CERTIFICATE OF AMENDMENT
                                     OF THE
                          CERTIFICATE OF INCORPORATION
                                       OF
                                 CNE GROUP, INC.

                            Under Section 242 of the
                    Corporation Law of the State of Delaware
                    ----------------------------------------


        George W. Benoit, President of CNE GROUP, INC. (the "Company"), a
corporation organized and existing under and by virtue of the General
Corporation Law of the State of Delaware, DOES HEREBY CERTIFY:

FIRST: That the Board of Directors of said corporation, by written consent filed
with the minutes of the Board, adopted the following resolutions proposing and
declaring advisable the following amendments to the Certificate of Incorporation
of said corporation:

          "that Article FOURTH of the Company's Certificate of Incorporation be
     amended and, as amended, read as follows:

          `FOURTH: The total number of shares which the Corporation shall have
          the authority to issue is 65,000,000 shares, of which 40,000,000
          shares shall be common stock, with a par value of $.00001 per share
          (the "Common Stock") and 25,000,000 shares shall be preferred stock,
          with a par value of $.00001 per share (the "Preferred Stock").

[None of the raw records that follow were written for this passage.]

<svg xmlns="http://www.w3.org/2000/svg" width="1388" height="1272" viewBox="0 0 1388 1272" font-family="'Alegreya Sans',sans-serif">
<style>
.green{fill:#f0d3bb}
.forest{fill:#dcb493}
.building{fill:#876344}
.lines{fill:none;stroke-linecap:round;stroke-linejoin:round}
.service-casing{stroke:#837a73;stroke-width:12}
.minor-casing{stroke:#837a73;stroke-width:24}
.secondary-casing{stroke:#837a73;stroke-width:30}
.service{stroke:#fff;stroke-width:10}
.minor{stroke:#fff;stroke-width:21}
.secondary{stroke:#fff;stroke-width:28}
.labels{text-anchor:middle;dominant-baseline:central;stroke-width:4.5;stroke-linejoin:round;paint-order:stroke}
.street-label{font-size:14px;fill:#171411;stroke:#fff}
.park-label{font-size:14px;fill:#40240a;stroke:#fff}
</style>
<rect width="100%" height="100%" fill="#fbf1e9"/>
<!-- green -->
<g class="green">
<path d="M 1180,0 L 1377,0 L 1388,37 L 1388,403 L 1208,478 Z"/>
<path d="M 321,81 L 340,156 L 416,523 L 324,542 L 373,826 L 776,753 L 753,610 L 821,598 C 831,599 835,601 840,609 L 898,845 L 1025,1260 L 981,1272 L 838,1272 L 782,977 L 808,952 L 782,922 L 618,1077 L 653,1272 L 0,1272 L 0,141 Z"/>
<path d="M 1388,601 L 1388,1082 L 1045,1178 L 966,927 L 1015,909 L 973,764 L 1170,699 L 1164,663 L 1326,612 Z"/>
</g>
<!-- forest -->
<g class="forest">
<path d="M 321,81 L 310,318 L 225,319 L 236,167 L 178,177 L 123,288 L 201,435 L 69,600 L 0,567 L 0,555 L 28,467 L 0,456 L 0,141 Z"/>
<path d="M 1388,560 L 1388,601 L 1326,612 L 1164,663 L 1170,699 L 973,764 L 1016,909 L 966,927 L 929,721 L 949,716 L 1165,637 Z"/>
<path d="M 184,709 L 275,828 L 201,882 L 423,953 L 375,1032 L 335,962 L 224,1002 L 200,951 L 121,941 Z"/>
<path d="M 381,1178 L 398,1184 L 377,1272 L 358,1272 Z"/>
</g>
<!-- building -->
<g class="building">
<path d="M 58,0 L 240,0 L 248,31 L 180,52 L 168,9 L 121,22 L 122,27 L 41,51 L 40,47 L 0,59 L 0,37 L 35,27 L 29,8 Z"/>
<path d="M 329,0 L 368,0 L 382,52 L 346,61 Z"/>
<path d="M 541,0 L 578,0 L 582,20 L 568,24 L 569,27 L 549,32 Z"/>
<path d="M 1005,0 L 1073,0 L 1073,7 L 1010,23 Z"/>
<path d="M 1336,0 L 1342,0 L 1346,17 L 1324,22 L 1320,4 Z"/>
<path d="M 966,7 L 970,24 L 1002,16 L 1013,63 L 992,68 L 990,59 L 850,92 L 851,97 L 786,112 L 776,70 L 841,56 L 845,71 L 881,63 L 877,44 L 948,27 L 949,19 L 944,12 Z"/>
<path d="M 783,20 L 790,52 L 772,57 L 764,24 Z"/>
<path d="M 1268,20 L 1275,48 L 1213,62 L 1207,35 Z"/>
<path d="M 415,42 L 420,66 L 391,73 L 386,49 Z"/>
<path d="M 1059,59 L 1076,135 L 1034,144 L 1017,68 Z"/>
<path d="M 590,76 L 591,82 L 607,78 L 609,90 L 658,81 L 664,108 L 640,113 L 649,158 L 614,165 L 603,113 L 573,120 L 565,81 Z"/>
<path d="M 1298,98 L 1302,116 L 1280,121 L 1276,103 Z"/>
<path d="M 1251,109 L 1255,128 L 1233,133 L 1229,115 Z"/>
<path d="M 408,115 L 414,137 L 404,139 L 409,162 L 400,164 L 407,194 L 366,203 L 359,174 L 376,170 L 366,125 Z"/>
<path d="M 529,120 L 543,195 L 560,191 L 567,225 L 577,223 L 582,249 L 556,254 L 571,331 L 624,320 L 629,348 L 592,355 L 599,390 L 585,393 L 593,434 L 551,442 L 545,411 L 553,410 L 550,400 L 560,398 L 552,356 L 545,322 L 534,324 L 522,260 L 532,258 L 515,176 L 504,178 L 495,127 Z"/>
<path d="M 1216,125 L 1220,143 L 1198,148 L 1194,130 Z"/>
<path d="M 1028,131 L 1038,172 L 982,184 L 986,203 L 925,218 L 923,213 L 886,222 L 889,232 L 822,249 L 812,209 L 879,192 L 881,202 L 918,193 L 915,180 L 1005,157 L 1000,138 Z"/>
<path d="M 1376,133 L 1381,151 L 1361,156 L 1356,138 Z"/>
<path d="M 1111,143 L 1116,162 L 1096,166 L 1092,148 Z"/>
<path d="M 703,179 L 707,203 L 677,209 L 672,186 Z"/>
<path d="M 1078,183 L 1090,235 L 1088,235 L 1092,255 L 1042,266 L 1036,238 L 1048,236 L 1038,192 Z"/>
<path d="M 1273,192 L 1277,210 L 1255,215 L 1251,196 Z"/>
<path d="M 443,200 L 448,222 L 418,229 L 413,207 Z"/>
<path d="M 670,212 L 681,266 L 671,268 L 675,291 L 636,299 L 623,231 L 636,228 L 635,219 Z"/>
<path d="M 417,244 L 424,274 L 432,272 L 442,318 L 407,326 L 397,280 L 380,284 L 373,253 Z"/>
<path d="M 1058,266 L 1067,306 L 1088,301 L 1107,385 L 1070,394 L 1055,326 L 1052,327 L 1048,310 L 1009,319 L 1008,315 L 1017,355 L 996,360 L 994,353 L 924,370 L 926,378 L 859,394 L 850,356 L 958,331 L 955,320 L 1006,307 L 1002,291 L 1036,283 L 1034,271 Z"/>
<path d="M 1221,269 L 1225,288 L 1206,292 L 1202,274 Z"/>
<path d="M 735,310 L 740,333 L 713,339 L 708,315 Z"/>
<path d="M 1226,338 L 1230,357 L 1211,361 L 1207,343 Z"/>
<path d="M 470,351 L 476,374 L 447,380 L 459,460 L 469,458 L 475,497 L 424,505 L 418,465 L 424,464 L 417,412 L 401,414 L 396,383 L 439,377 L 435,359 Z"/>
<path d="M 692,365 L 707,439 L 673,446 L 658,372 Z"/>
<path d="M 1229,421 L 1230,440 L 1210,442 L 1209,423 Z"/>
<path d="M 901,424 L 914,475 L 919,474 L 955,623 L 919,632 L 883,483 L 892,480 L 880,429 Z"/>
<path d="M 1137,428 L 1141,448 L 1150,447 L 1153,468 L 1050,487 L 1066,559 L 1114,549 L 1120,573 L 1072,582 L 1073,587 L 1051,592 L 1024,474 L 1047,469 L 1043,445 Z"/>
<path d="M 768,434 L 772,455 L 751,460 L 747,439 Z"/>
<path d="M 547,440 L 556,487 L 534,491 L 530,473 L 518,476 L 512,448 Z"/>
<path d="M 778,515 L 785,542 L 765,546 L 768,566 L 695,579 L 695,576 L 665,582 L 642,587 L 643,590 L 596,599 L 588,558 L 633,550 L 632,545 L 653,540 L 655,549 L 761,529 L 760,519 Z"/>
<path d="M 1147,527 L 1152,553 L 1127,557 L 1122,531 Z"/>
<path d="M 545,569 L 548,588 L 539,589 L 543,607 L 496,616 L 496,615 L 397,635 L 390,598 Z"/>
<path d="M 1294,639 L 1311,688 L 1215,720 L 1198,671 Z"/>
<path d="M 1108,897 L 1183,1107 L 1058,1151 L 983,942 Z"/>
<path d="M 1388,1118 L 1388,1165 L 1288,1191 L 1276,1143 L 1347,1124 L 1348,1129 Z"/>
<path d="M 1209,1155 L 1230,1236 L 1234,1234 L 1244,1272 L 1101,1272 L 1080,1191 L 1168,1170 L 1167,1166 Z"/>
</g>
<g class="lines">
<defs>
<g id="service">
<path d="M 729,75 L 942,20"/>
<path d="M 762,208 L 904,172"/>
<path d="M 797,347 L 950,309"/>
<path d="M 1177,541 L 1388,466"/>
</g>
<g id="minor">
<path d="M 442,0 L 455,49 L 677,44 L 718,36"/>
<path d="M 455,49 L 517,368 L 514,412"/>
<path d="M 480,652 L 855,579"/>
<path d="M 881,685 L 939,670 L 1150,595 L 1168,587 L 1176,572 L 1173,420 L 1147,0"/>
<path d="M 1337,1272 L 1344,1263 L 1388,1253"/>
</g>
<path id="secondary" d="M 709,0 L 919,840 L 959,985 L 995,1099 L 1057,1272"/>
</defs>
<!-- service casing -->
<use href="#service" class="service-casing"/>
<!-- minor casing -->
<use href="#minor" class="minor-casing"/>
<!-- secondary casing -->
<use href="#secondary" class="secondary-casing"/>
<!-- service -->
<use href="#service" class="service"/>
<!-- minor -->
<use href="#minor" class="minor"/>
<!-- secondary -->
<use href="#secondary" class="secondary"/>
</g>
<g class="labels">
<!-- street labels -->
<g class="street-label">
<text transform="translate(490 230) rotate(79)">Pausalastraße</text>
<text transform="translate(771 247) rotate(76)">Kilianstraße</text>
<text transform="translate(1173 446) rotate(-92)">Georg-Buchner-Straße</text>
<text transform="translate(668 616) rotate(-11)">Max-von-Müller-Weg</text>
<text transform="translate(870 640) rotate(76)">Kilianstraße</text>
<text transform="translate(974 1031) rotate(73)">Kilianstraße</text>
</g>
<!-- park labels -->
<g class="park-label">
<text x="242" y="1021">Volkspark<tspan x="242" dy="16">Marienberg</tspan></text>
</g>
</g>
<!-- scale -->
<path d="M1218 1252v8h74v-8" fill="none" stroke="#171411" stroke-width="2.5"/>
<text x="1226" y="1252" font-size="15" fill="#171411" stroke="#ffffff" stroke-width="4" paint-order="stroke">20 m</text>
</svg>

          The Preferred Stock may be issued from time to time in one or more
          series with such designations, preferences and relative participating,
          optional or other special rights and qualifications, limitations or
          restrictions thereof, as shall be stated in the resolutions adopted by
          the Board of Directors (the "Board") providing for the issuance of
          such Preferred Stock or series thereof; and the Board is hereby vested
          with authority to fix such designations, preferences and relative
          participating, optional or other special rights or qualifications,
          limitations, or restrictions for each series, including, but not by
          way of limitation, the power to fix the redemption and liquidation
          preferences, the rate of dividends payable and the time for and the
          priority of payment thereof and to determine whether such dividends
          shall be cumulative or not and to provide for and fix the terms of
          conversion of such Preferred Stock or any series thereof into Common
          Stock of the Corporation and fix the voting Power, if any, of shares
          of Preferred Stock or any series thereof.'"

SECOND: That the foregoing Amendment made no change to the number of issued or
outstanding shares of the Company's Common Stock; That there are no shares of
the Company's Preferred Stock issued or outstanding as of the date of this
Amendment;






however, the Amendment does change the par value of the Common Stock from $0.10
par value per share to $.00001 par value per share and it does change the par
value of the Preferred Stock from $0.10 par value per share to $.00001 par value
per share

THIRD: That the aforesaid amendment was duly adopted in accordance with the
applicable provisions of section 242 of the General Corporation Law of the State
of Delaware by obtaining the written consent of the holders of the majority of
the stock of the Company entitled to vote at a meeting of Stockholders pursuant
to section 228 of the General Corporation Law of the State of Delaware.

          IN WITNESS WHEREOF, the Company has caused this Amendment to its
     Certificate of Incorporation to be signed by George W. Benoit, its
     president, as of the ___ day of April 2003.